Start of RECORD EXTRACTS

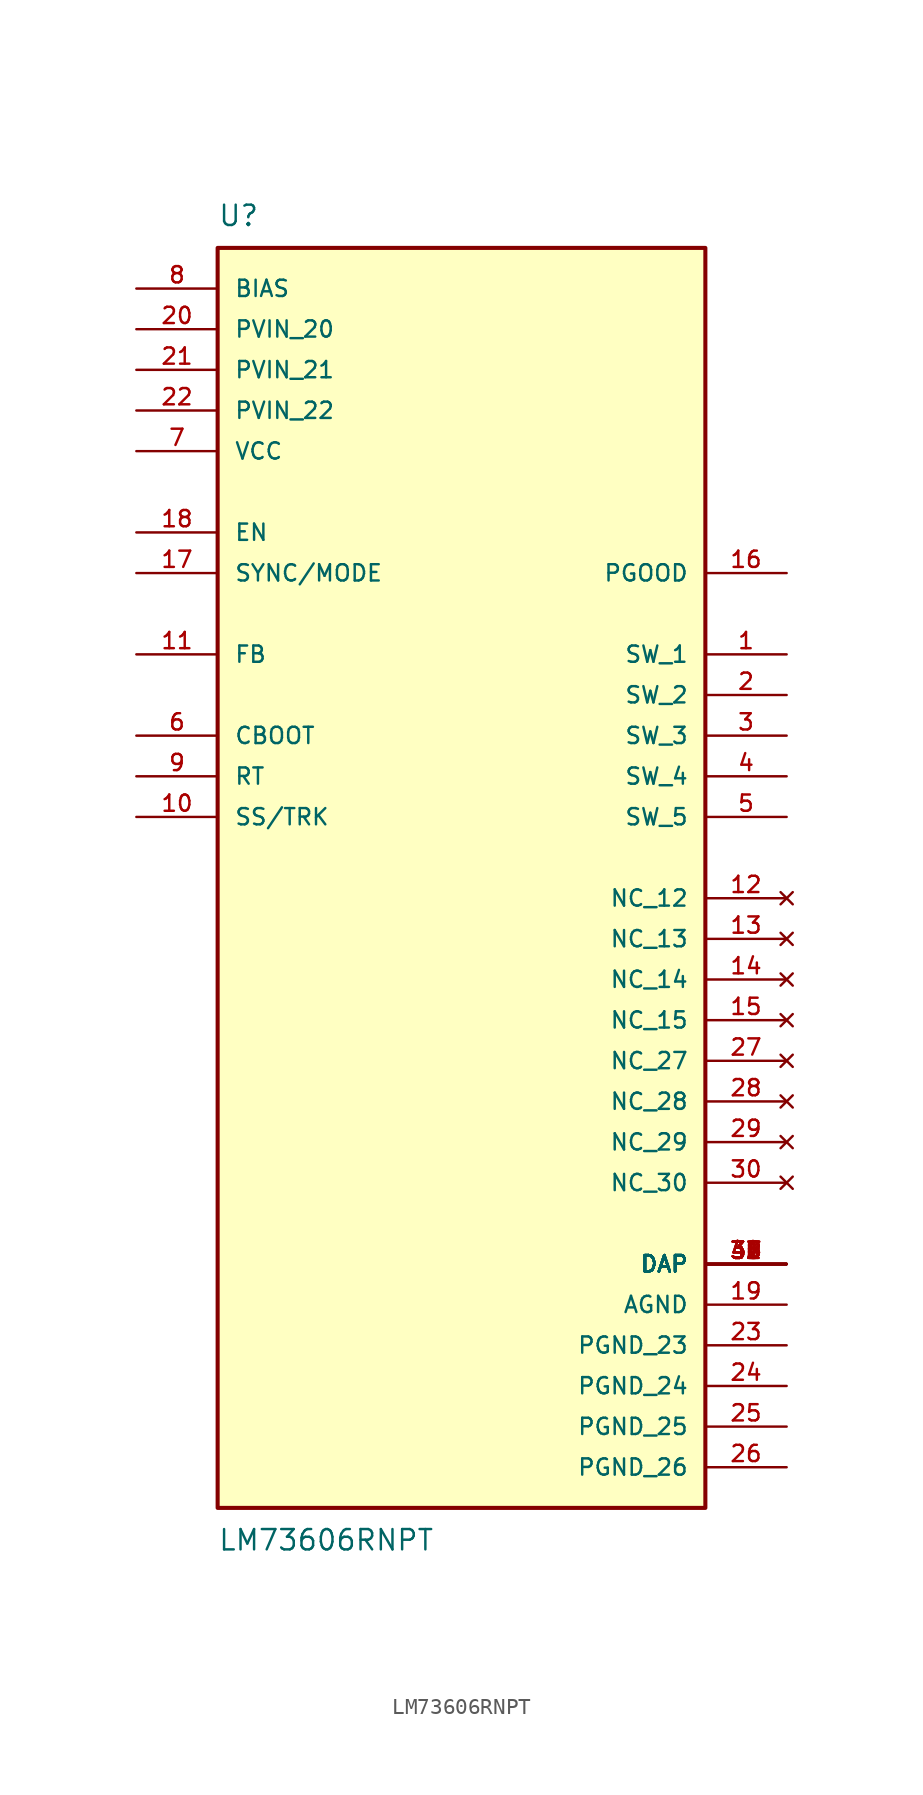
<source format=kicad_sym>
(kicad_symbol_lib
  (version 20211014)
  (generator kicad_symbol_editor)
  (symbol "LM73606RNPT"
    (pin_names
      (offset 1.016))
    (property "Reference" "U"
      (at -15.24 39.37 0)
      (effects (font (size 1.27 1.27)) (justify bottom left)))
    (property "Value" "LM73606RNPT"
      (at -15.24 -41.91 0)
      (effects (font (size 1.27 1.27)) (justify top left)))
    (symbol "LM73606RNPT_0_0"
      (rectangle (start -15.24 -40.64) (end 15.24 38.1) (stroke (width 0.254)) (fill (type background)))
      (pin output line (at 20.32 12.7 180.0) (length 5.08) (name "SW_1" (effects (font (size 1.016 1.016)))) (number "1" (effects (font (size 1.016 1.016)))))
      (pin power_in line (at -20.32 25.4 0) (length 5.08) (name "VCC" (effects (font (size 1.016 1.016)))) (number "7" (effects (font (size 1.016 1.016)))))
      (pin power_in line (at -20.32 35.56 0) (length 5.08) (name "BIAS" (effects (font (size 1.016 1.016)))) (number "8" (effects (font (size 1.016 1.016)))))
      (pin passive line (at -20.32 5.08 0) (length 5.08) (name "RT" (effects (font (size 1.016 1.016)))) (number "9" (effects (font (size 1.016 1.016)))))
      (pin passive line (at -20.32 2.54 0) (length 5.08) (name "SS/TRK" (effects (font (size 1.016 1.016)))) (number "10" (effects (font (size 1.016 1.016)))))
      (pin input line (at -20.32 12.7 0) (length 5.08) (name "FB" (effects (font (size 1.016 1.016)))) (number "11" (effects (font (size 1.016 1.016)))))
      (pin output line (at 20.32 10.16 180.0) (length 5.08) (name "SW_2" (effects (font (size 1.016 1.016)))) (number "2" (effects (font (size 1.016 1.016)))))
      (pin output line (at 20.32 7.62 180.0) (length 5.08) (name "SW_3" (effects (font (size 1.016 1.016)))) (number "3" (effects (font (size 1.016 1.016)))))
      (pin output line (at 20.32 5.08 180.0) (length 5.08) (name "SW_4" (effects (font (size 1.016 1.016)))) (number "4" (effects (font (size 1.016 1.016)))))
      (pin output line (at 20.32 2.54 180.0) (length 5.08) (name "SW_5" (effects (font (size 1.016 1.016)))) (number "5" (effects (font (size 1.016 1.016)))))
      (pin passive line (at -20.32 7.62 0) (length 5.08) (name "CBOOT" (effects (font (size 1.016 1.016)))) (number "6" (effects (font (size 1.016 1.016)))))
      (pin output line (at 20.32 17.78 180.0) (length 5.08) (name "PGOOD" (effects (font (size 1.016 1.016)))) (number "16" (effects (font (size 1.016 1.016)))))
      (pin input line (at -20.32 17.78 0) (length 5.08) (name "SYNC/MODE" (effects (font (size 1.016 1.016)))) (number "17" (effects (font (size 1.016 1.016)))))
      (pin input line (at -20.32 20.32 0) (length 5.08) (name "EN" (effects (font (size 1.016 1.016)))) (number "18" (effects (font (size 1.016 1.016)))))
      (pin power_in line (at 20.32 -27.94 180.0) (length 5.08) (name "AGND" (effects (font (size 1.016 1.016)))) (number "19" (effects (font (size 1.016 1.016)))))
      (pin power_in line (at 20.32 -25.4 180.0) (length 5.08) (name "DAP" (effects (font (size 1.016 1.016)))) (number "31" (effects (font (size 1.016 1.016)))))
      (pin power_in line (at 20.32 -25.4 180.0) (length 5.08) (name "DAP" (effects (font (size 1.016 1.016)))) (number "32" (effects (font (size 1.016 1.016)))))
      (pin power_in line (at 20.32 -25.4 180.0) (length 5.08) (name "DAP" (effects (font (size 1.016 1.016)))) (number "33" (effects (font (size 1.016 1.016)))))
      (pin power_in line (at 20.32 -25.4 180.0) (length 5.08) (name "DAP" (effects (font (size 1.016 1.016)))) (number "34" (effects (font (size 1.016 1.016)))))
      (pin power_in line (at 20.32 -25.4 180.0) (length 5.08) (name "DAP" (effects (font (size 1.016 1.016)))) (number "35" (effects (font (size 1.016 1.016)))))
      (pin power_in line (at 20.32 -25.4 180.0) (length 5.08) (name "DAP" (effects (font (size 1.016 1.016)))) (number "36" (effects (font (size 1.016 1.016)))))
      (pin power_in line (at 20.32 -25.4 180.0) (length 5.08) (name "DAP" (effects (font (size 1.016 1.016)))) (number "37" (effects (font (size 1.016 1.016)))))
      (pin power_in line (at 20.32 -25.4 180.0) (length 5.08) (name "DAP" (effects (font (size 1.016 1.016)))) (number "38" (effects (font (size 1.016 1.016)))))
      (pin power_in line (at 20.32 -25.4 180.0) (length 5.08) (name "DAP" (effects (font (size 1.016 1.016)))) (number "39" (effects (font (size 1.016 1.016)))))
      (pin power_in line (at 20.32 -25.4 180.0) (length 5.08) (name "DAP" (effects (font (size 1.016 1.016)))) (number "40" (effects (font (size 1.016 1.016)))))
      (pin power_in line (at 20.32 -25.4 180.0) (length 5.08) (name "DAP" (effects (font (size 1.016 1.016)))) (number "41" (effects (font (size 1.016 1.016)))))
      (pin power_in line (at 20.32 -25.4 180.0) (length 5.08) (name "DAP" (effects (font (size 1.016 1.016)))) (number "42" (effects (font (size 1.016 1.016)))))
      (pin power_in line (at -20.32 33.02 0) (length 5.08) (name "PVIN_20" (effects (font (size 1.016 1.016)))) (number "20" (effects (font (size 1.016 1.016)))))
      (pin power_in line (at -20.32 30.48 0) (length 5.08) (name "PVIN_21" (effects (font (size 1.016 1.016)))) (number "21" (effects (font (size 1.016 1.016)))))
      (pin power_in line (at -20.32 27.94 0) (length 5.08) (name "PVIN_22" (effects (font (size 1.016 1.016)))) (number "22" (effects (font (size 1.016 1.016)))))
      (pin power_in line (at 20.32 -30.48 180.0) (length 5.08) (name "PGND_23" (effects (font (size 1.016 1.016)))) (number "23" (effects (font (size 1.016 1.016)))))
      (pin power_in line (at 20.32 -33.02 180.0) (length 5.08) (name "PGND_24" (effects (font (size 1.016 1.016)))) (number "24" (effects (font (size 1.016 1.016)))))
      (pin power_in line (at 20.32 -35.56 180.0) (length 5.08) (name "PGND_25" (effects (font (size 1.016 1.016)))) (number "25" (effects (font (size 1.016 1.016)))))
      (pin power_in line (at 20.32 -38.1 180.0) (length 5.08) (name "PGND_26" (effects (font (size 1.016 1.016)))) (number "26" (effects (font (size 1.016 1.016)))))
      (pin no_connect line (at 20.32 -2.54 180.0) (length 5.08) (name "NC_12" (effects (font (size 1.016 1.016)))) (number "12" (effects (font (size 1.016 1.016)))))
      (pin no_connect line (at 20.32 -5.08 180.0) (length 5.08) (name "NC_13" (effects (font (size 1.016 1.016)))) (number "13" (effects (font (size 1.016 1.016)))))
      (pin no_connect line (at 20.32 -7.62 180.0) (length 5.08) (name "NC_14" (effects (font (size 1.016 1.016)))) (number "14" (effects (font (size 1.016 1.016)))))
      (pin no_connect line (at 20.32 -10.16 180.0) (length 5.08) (name "NC_15" (effects (font (size 1.016 1.016)))) (number "15" (effects (font (size 1.016 1.016)))))
      (pin no_connect line (at 20.32 -12.7 180.0) (length 5.08) (name "NC_27" (effects (font (size 1.016 1.016)))) (number "27" (effects (font (size 1.016 1.016)))))
      (pin no_connect line (at 20.32 -15.24 180.0) (length 5.08) (name "NC_28" (effects (font (size 1.016 1.016)))) (number "28" (effects (font (size 1.016 1.016)))))
      (pin no_connect line (at 20.32 -17.78 180.0) (length 5.08) (name "NC_29" (effects (font (size 1.016 1.016)))) (number "29" (effects (font (size 1.016 1.016)))))
      (pin no_connect line (at 20.32 -20.32 180.0) (length 5.08) (name "NC_30" (effects (font (size 1.016 1.016)))) (number "30" (effects (font (size 1.016 1.016))))))))
</source>
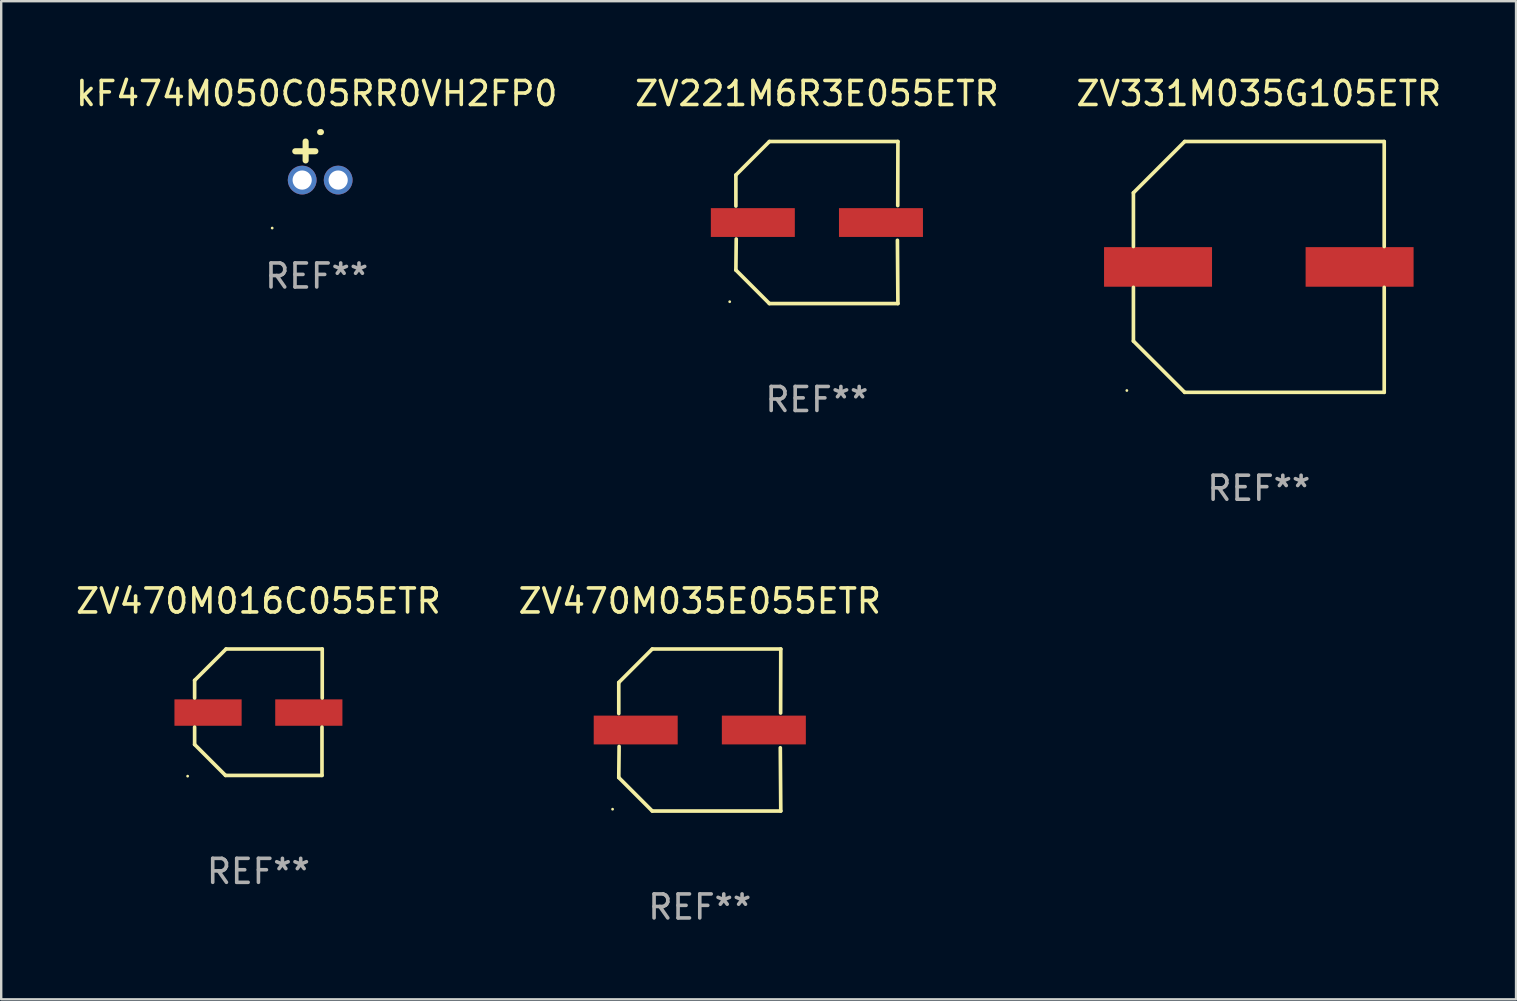
<source format=kicad_pcb>
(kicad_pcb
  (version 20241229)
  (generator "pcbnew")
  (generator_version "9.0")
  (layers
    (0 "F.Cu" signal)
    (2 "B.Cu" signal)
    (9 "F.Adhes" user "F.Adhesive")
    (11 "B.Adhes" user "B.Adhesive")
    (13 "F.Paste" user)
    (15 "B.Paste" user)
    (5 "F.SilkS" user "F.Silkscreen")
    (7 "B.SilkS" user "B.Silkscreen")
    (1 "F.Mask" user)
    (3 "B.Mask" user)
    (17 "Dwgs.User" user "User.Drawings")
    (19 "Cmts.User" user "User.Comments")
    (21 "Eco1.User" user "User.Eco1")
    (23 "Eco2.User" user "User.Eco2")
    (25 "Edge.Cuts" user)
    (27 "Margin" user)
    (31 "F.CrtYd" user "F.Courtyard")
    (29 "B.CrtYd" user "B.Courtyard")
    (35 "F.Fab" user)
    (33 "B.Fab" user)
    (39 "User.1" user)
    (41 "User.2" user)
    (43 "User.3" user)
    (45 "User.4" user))
  (footprint "ZV331M035G105ETR"
    (layer "F.Cu")
    (at 49.411 8.074)
    (property "Reference" "ZV331M035G105ETR" (at 0 -7.226 0) (layer "F.SilkS") (effects (font (size 1 1) (thickness 0.15))))
    (attr through_hole)
    (fp_line (start -5.226 -3.09) (end -5.226 -0.852) (stroke (width 0.152) (type solid)) (layer "F.SilkS"))
    (fp_line (start -5.226 3.09) (end -5.226 0.852) (stroke (width 0.152) (type solid)) (layer "F.SilkS"))
    (fp_line (start -3.09 -5.226) (end -5.226 -3.09) (stroke (width 0.152) (type solid)) (layer "F.SilkS"))
    (fp_line (start -3.09 5.226) (end -5.226 3.09) (stroke (width 0.152) (type solid)) (layer "F.SilkS"))
    (fp_line (start 5.226 -5.226) (end -3.09 -5.226) (stroke (width 0.152) (type solid)) (layer "F.SilkS"))
    (fp_line (start 5.226 -0.852) (end 5.226 -5.226) (stroke (width 0.152) (type solid)) (layer "F.SilkS"))
    (fp_line (start 5.226 0.852) (end 5.226 5.226) (stroke (width 0.152) (type solid)) (layer "F.SilkS"))
    (fp_line (start 5.226 5.226) (end -3.09 5.226) (stroke (width 0.152) (type solid)) (layer "F.SilkS"))
    (fp_circle (center -5.5 5.15) (end -5.47 5.15) (stroke (width 0.06) (type solid)) (fill no) (layer "F.SilkS"))
    (fp_text user "REF**" (at 0 9.226 0) (layer "F.Fab") (effects (font (size 1 1) (thickness 0.15))))
    (pad "1" smd rect (at -4.2 0.000127) (size 4.5 1.65) (layers "F.Cu" "F.Mask" "F.Paste"))
    (pad "2" smd rect (at 4.2 0.000127) (size 4.5 1.65) (layers "F.Cu" "F.Mask" "F.Paste")))
  (footprint "kF474M050C05RR0VH2FP0"
    (layer "F.Cu")
    (at 10.149 3.651)
    (property "Reference" "kF474M050C05RR0VH2FP0" (at 0 -2.803 0) (layer "F.SilkS") (effects (font (size 1 1) (thickness 0.15))))
    (attr through_hole)
    (fp_line (start -0.462 -0.016) (end -0.462 -0.803) (stroke (width 0.254) (type solid)) (layer "F.SilkS"))
    (fp_line (start -0.056 -0.397) (end -0.894 -0.397) (stroke (width 0.254) (type solid)) (layer "F.SilkS"))
    (fp_arc (start 0.142799 -1.195784) (mid 0.159309 -1.195852) (end 0.175819 -1.195784) (stroke (width 0.254001) (type solid)) (layer "F.SilkS"))
    (fp_circle (center -1.856 2.803) (end -1.826 2.803) (stroke (width 0.06) (type solid)) (fill no) (layer "F.SilkS"))
    (fp_text user "REF**" (at 0 4.803 0) (layer "F.Fab") (effects (font (size 1 1) (thickness 0.15))))
    (pad "1" thru_hole circle (at -0.606 0.803) (size 1.2 1.2) (drill 0.8) (layers "*.Cu" "*.Mask"))
    (pad "2" thru_hole circle (at 0.894 0.803) (size 1.2 1.2) (drill 0.8) (layers "*.Cu" "*.Mask")))
  (footprint "ZV470M035E055ETR"
    (layer "F.Cu")
    (at 26.113 27.373)
    (property "Reference" "ZV470M035E055ETR" (at 0 -5.376 0) (layer "F.SilkS") (effects (font (size 1 1) (thickness 0.15))))
    (attr through_hole)
    (fp_line (start -3.376 -1.98) (end -3.376 -0.686) (stroke (width 0.152) (type solid)) (layer "F.SilkS"))
    (fp_line (start -3.376 1.981) (end -3.362 0.686) (stroke (width 0.152) (type solid)) (layer "F.SilkS"))
    (fp_line (start -1.981 3.376) (end -3.376 1.981) (stroke (width 0.152) (type solid)) (layer "F.SilkS"))
    (fp_line (start -1.98 -3.376) (end -3.376 -1.98) (stroke (width 0.152) (type solid)) (layer "F.SilkS"))
    (fp_line (start 3.356 0.74) (end 3.376 3.376) (stroke (width 0.152) (type solid)) (layer "F.SilkS"))
    (fp_line (start 3.369 -0.707) (end 3.376 -3.376) (stroke (width 0.152) (type solid)) (layer "F.SilkS"))
    (fp_line (start 3.376 3.376) (end -1.981 3.376) (stroke (width 0.152) (type solid)) (layer "F.SilkS"))
    (fp_line (start 3.376 -3.376) (end -1.98 -3.376) (stroke (width 0.152) (type solid)) (layer "F.SilkS"))
    (fp_circle (center -3.634 3.3) (end -3.604 3.3) (stroke (width 0.06) (type solid)) (fill no) (layer "F.SilkS"))
    (fp_text user "REF**" (at 0 7.376 0) (layer "F.Fab") (effects (font (size 1 1) (thickness 0.15))))
    (pad "1" smd rect (at -2.67 0.000254) (size 3.5 1.2) (layers "F.Cu" "F.Mask" "F.Paste"))
    (pad "2" smd rect (at 2.67 0.000254) (size 3.5 1.2) (layers "F.Cu" "F.Mask" "F.Paste")))
  (footprint "ZV221M6R3E055ETR"
    (layer "F.Cu")
    (at 30.994 6.224)
    (property "Reference" "ZV221M6R3E055ETR" (at 0 -5.376 0) (layer "F.SilkS") (effects (font (size 1 1) (thickness 0.15))))
    (attr through_hole)
    (fp_line (start -3.376 -1.98) (end -3.376 -0.686) (stroke (width 0.152) (type solid)) (layer "F.SilkS"))
    (fp_line (start -3.376 1.981) (end -3.362 0.686) (stroke (width 0.152) (type solid)) (layer "F.SilkS"))
    (fp_line (start -1.981 3.376) (end -3.376 1.981) (stroke (width 0.152) (type solid)) (layer "F.SilkS"))
    (fp_line (start -1.98 -3.376) (end -3.376 -1.98) (stroke (width 0.152) (type solid)) (layer "F.SilkS"))
    (fp_line (start 3.356 0.74) (end 3.376 3.376) (stroke (width 0.152) (type solid)) (layer "F.SilkS"))
    (fp_line (start 3.369 -0.707) (end 3.376 -3.376) (stroke (width 0.152) (type solid)) (layer "F.SilkS"))
    (fp_line (start 3.376 3.376) (end -1.981 3.376) (stroke (width 0.152) (type solid)) (layer "F.SilkS"))
    (fp_line (start 3.376 -3.376) (end -1.98 -3.376) (stroke (width 0.152) (type solid)) (layer "F.SilkS"))
    (fp_circle (center -3.634 3.3) (end -3.604 3.3) (stroke (width 0.06) (type solid)) (fill no) (layer "F.SilkS"))
    (fp_text user "REF**" (at 0 7.376 0) (layer "F.Fab") (effects (font (size 1 1) (thickness 0.15))))
    (pad "1" smd rect (at -2.67 0.000254) (size 3.5 1.2) (layers "F.Cu" "F.Mask" "F.Paste"))
    (pad "2" smd rect (at 2.67 0.000254) (size 3.5 1.2) (layers "F.Cu" "F.Mask" "F.Paste")))
  (footprint "ZV470M016C055ETR"
    (layer "F.Cu")
    (at 7.72 26.631)
    (property "Reference" "ZV470M016C055ETR" (at 0 -4.634 0) (layer "F.SilkS") (effects (font (size 1 1) (thickness 0.15))))
    (attr through_hole)
    (fp_line (start -2.659 -1.326) (end -2.659 -0.592) (stroke (width 0.152) (type solid)) (layer "F.SilkS"))
    (fp_line (start -2.659 1.346) (end -2.659 0.622) (stroke (width 0.152) (type solid)) (layer "F.SilkS"))
    (fp_line (start -1.372 2.634) (end -2.659 1.346) (stroke (width 0.152) (type solid)) (layer "F.SilkS"))
    (fp_line (start -1.349 -2.634) (end -2.659 -1.326) (stroke (width 0.152) (type solid)) (layer "F.SilkS"))
    (fp_line (start 2.649 0.622) (end 2.649 2.634) (stroke (width 0.152) (type solid)) (layer "F.SilkS"))
    (fp_line (start 2.649 2.634) (end -1.372 2.634) (stroke (width 0.152) (type solid)) (layer "F.SilkS"))
    (fp_line (start 2.659 -2.634) (end -1.349 -2.634) (stroke (width 0.152) (type solid)) (layer "F.SilkS"))
    (fp_line (start 2.659 -0.592) (end 2.659 -2.634) (stroke (width 0.152) (type solid)) (layer "F.SilkS"))
    (fp_circle (center -2.95 2.665) (end -2.92 2.665) (stroke (width 0.06) (type solid)) (fill no) (layer "F.SilkS"))
    (fp_text user "REF**" (at 0 6.634 0) (layer "F.Fab") (effects (font (size 1 1) (thickness 0.15))))
    (pad "1" smd rect (at -2.1 0.015) (size 2.8 1.1) (layers "F.Cu" "F.Mask" "F.Paste"))
    (pad "2" smd rect (at 2.1 0.015) (size 2.8 1.1) (layers "F.Cu" "F.Mask" "F.Paste")))
  (gr_rect
    (start -3 -3)
    (end 60.131 38.597)
    (stroke (width 0.1) (type default))
    (fill no)
    (layer "Edge.Cuts")))
</source>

End of RECORD EXTRACTS

REQUIRED ACTION >>
A verbatim copy of the records is expected, from their first line through the line with "(pin output line (at 20.32 7.62", inclusive, with the pictures removed.

RESULT OF THIS EXERCISE >>
<source format=kicad_sym>
(kicad_symbol_lib
  (version 20211014)
  (generator kicad_symbol_editor)
  (symbol "LM73606RNPT"
    (pin_names
      (offset 1.016))
    (property "Reference" "U"
      (at -15.24 39.37 0)
      (effects (font (size 1.27 1.27)) (justify bottom left)))
    (property "Value" "LM73606RNPT"
      (at -15.24 -41.91 0)
      (effects (font (size 1.27 1.27)) (justify top left)))
    (symbol "LM73606RNPT_0_0"
      (rectangle (start -15.24 -40.64) (end 15.24 38.1) (stroke (width 0.254)) (fill (type background)))
      (pin output line (at 20.32 12.7 180.0) (length 5.08) (name "SW_1" (effects (font (size 1.016 1.016)))) (number "1" (effects (font (size 1.016 1.016)))))
      (pin power_in line (at -20.32 25.4 0) (length 5.08) (name "VCC" (effects (font (size 1.016 1.016)))) (number "7" (effects (font (size 1.016 1.016)))))
      (pin power_in line (at -20.32 35.56 0) (length 5.08) (name "BIAS" (effects (font (size 1.016 1.016)))) (number "8" (effects (font (size 1.016 1.016)))))
      (pin passive line (at -20.32 5.08 0) (length 5.08) (name "RT" (effects (font (size 1.016 1.016)))) (number "9" (effects (font (size 1.016 1.016)))))
      (pin passive line (at -20.32 2.54 0) (length 5.08) (name "SS/TRK" (effects (font (size 1.016 1.016)))) (number "10" (effects (font (size 1.016 1.016)))))
      (pin input line (at -20.32 12.7 0) (length 5.08) (name "FB" (effects (font (size 1.016 1.016)))) (number "11" (effects (font (size 1.016 1.016)))))
      (pin output line (at 20.32 10.16 180.0) (length 5.08) (name "SW_2" (effects (font (size 1.016 1.016)))) (number "2" (effects (font (size 1.016 1.016)))))
      (pin output line (at 20.32 7.62 180.0) (length 5.08) (name "SW_3" (effects (font (size 1.016 1.016)))) (number "3" (effects (font (size 1.016 1.016)))))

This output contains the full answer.